■ PASSAGE PROVIDED
Start of Block

When they are setting them up maybe, then its sitting in a cabinet for the next 12 months gathering dust while its LED is blinking green.
Yeah that is a sweeping statement, and there will be exceptions, but in the main, someone hoping to make use of this vulnerability will be waiting a long time.
One of the sites I work with has it's heating system remotely managed by a third party who are suppoed to check 24/7. The system is accessed via telnet and just requires a password, no username. I can vouch for the fact that they use it regularly as I locked down the firewall to only accept incoming telnet from a single IP address. Their stupid monitoring system is on a dynamic IP.
After about the 5th phone call one of their engineers suggested not locking the port down - hopefully I educated him suitably about what a bad idea it was.
I was going to go meh none here but actually things like our WAN routers which are managed have modems attached to their Cisco Routers, we also have a few Lantronix Ethernet converters (Actually come to think of it commands passed to a port from the software contain no authentication info other than one connection to an ip at a time, time to review it methinks).

End of Block

■ PROBLEMS TO SOLVE
1. Output the records verbatim, everything from the line containing "Question: Which point" down to the line containing "The dirt path at center is taller", with both of those lines included.
2. Go on with the comments about remote access to managed equipment, picking up after the last sentence shown.

■ SUPPLIED DATA
Start of Block

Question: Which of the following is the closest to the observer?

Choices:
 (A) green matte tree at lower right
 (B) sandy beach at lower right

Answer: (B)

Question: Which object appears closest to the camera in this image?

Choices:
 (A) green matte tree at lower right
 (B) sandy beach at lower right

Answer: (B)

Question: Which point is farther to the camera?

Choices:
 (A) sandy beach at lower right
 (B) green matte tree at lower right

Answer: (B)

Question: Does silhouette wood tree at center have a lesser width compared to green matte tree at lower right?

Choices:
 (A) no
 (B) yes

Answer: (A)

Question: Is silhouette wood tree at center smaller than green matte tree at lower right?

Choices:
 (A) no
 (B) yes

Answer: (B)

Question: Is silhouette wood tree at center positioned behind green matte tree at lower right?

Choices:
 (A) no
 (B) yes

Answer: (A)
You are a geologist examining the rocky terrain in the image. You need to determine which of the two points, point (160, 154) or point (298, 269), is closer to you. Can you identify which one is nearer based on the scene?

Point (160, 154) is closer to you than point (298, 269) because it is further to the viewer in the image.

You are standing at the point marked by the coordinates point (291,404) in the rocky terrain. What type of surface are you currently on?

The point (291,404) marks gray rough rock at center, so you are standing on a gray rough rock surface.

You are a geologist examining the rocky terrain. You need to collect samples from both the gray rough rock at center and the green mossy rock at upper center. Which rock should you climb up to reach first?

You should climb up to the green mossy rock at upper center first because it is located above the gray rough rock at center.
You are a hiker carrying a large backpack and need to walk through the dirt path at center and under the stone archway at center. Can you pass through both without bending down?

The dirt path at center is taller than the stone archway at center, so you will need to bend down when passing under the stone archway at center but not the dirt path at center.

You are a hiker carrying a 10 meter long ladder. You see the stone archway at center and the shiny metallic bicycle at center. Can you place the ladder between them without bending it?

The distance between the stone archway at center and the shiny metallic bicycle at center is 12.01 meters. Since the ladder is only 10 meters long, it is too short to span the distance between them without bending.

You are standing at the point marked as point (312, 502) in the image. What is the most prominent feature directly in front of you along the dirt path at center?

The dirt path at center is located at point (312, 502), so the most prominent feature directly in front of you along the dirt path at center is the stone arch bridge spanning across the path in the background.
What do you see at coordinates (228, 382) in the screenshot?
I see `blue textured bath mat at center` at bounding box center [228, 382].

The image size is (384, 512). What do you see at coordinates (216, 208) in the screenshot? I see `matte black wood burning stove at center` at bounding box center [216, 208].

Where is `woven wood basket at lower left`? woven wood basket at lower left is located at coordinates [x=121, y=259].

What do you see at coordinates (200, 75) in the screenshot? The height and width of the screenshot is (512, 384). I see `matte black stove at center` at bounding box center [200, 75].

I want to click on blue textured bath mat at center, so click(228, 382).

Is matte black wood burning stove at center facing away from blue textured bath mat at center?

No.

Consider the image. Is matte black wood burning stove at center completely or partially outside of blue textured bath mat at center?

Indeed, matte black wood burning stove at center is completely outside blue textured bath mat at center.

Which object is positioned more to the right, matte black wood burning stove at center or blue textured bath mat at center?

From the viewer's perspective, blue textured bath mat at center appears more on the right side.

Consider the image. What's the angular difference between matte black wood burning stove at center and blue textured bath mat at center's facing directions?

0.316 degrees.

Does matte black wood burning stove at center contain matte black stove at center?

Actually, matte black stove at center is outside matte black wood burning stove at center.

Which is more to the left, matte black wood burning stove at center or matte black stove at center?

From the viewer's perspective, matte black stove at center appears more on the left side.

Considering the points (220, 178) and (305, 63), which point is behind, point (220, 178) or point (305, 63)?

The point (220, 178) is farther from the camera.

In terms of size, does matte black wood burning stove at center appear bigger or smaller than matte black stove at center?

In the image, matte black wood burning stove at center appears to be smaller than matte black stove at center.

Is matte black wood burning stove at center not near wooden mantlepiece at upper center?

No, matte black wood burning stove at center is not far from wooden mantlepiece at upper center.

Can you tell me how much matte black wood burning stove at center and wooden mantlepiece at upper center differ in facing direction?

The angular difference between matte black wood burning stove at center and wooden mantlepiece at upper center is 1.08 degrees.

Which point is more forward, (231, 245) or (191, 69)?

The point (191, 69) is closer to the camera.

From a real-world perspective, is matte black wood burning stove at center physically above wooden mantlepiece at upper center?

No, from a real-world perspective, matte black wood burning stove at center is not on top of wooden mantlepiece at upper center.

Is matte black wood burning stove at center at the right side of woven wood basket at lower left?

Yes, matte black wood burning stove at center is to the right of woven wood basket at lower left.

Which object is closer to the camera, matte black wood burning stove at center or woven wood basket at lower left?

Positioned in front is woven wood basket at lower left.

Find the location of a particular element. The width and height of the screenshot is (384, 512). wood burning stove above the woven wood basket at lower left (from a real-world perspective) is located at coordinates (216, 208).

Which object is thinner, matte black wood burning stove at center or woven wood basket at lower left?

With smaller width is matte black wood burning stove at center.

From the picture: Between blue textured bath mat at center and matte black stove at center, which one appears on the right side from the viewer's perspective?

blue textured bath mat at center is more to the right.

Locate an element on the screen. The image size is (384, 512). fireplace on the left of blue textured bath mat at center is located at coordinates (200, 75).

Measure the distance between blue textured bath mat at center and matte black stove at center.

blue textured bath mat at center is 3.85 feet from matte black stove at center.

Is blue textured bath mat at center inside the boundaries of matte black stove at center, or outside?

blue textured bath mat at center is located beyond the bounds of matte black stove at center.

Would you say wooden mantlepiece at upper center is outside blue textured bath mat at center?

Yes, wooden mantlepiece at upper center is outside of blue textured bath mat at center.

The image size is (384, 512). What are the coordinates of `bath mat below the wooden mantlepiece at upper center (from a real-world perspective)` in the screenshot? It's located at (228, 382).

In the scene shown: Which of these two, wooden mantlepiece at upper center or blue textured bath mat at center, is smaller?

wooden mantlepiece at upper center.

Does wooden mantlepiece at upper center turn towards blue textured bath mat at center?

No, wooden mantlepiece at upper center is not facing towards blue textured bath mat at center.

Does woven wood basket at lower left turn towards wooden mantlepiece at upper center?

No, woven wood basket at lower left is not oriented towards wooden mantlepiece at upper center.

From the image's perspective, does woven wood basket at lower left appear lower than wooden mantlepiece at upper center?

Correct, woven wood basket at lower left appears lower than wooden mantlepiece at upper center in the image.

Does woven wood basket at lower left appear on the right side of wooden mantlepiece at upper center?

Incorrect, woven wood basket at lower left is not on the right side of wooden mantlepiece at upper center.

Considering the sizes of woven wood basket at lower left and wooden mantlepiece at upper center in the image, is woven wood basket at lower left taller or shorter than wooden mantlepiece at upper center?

End of Block

■ RESULTS OF THE TASKS
1.
Question: Which point is farther to the camera?

Choices:
 (A) sandy beach at lower right
 (B) green matte tree at lower right

Answer: (B)

Question: Does silhouette wood tree at center have a lesser width compared to green matte tree at lower right?

Choices:
 (A) no
 (B) yes

Answer: (A)

Question: Is silhouette wood tree at center smaller than green matte tree at lower right?

Choices:
 (A) no
 (B) yes

Answer: (B)

Question: Is silhouette wood tree at center positioned behind green matte tree at lower right?

Choices:
 (A) no
 (B) yes

Answer: (A)
You are a geologist examining the rocky terrain in the image. You need to determine which of the two points, point (160, 154) or point (298, 269), is closer to you. Can you identify which one is nearer based on the scene?

Point (160, 154) is closer to you than point (298, 269) because it is further to the viewer in the image.

You are standing at the point marked by the coordinates point (291,404) in the rocky terrain. What type of surface are you currently on?

The point (291,404) marks gray rough rock at center, so you are standing on a gray rough rock surface.

You are a geologist examining the rocky terrain. You need to collect samples from both the gray rough rock at center and the green mossy rock at upper center. Which rock should you climb up to reach first?

You should climb up to the green mossy rock at upper center first because it is located above the gray rough rock at center.
You are a hiker carrying a large backpack and need to walk through the dirt path at center and under the stone archway at center. Can you pass through both without bending down?

The dirt path at center is taller than the stone archway at center, so you will need to bend down when passing under the stone archway at center but not the dirt path at center.

2.
So the attacker sends the 'destroy all humans' command to the device once a minute, for the next year. Repeat the above for 365 devices that are 'only connected to once a year' and you've got plenty to be getting on with!
by El Reg commentards in 2011 on the Stuxnet story. So finally some official research.
Now, if ATMs have been easily hacked via their ports by mid level crackers, what chance do these even more publicly accessible systems have? What about remote sensors connected into a serial bus or by Ethernet? Being remote they can be got to quietly.
Then there's wireless... http://www.welivesecurity.com/2011/08/09/hack-wireless-industrial-sensors-in-a-few-easy-steps/
You fail to see the reason from the manglement perspective.
Anything that can cut costs is a GOOD THING, which leads to higher executive bonuses. Executives don't have to worry about security, that is your job!!!
Do it with your hands tied behind your back courtesy of manglement, who would quickly throw you under the bus when the shit hits the fan!!!!
... that the history of DRM and Copyright protection, as well as all the hacking incidents reported for the last 3o years, would have convinced people that there is no such thing as 100% protection. What one person can defend, another can attack.
That being the case, anyone who allows remote control of anything must assume that at some point it is going to be attacked successfully, and should do their risk analysis accordingly.
Maybe the cost-benefit for these connected items has been considered, and determined to be acceptable. But I strongly suspect that it hasn't been considered at all...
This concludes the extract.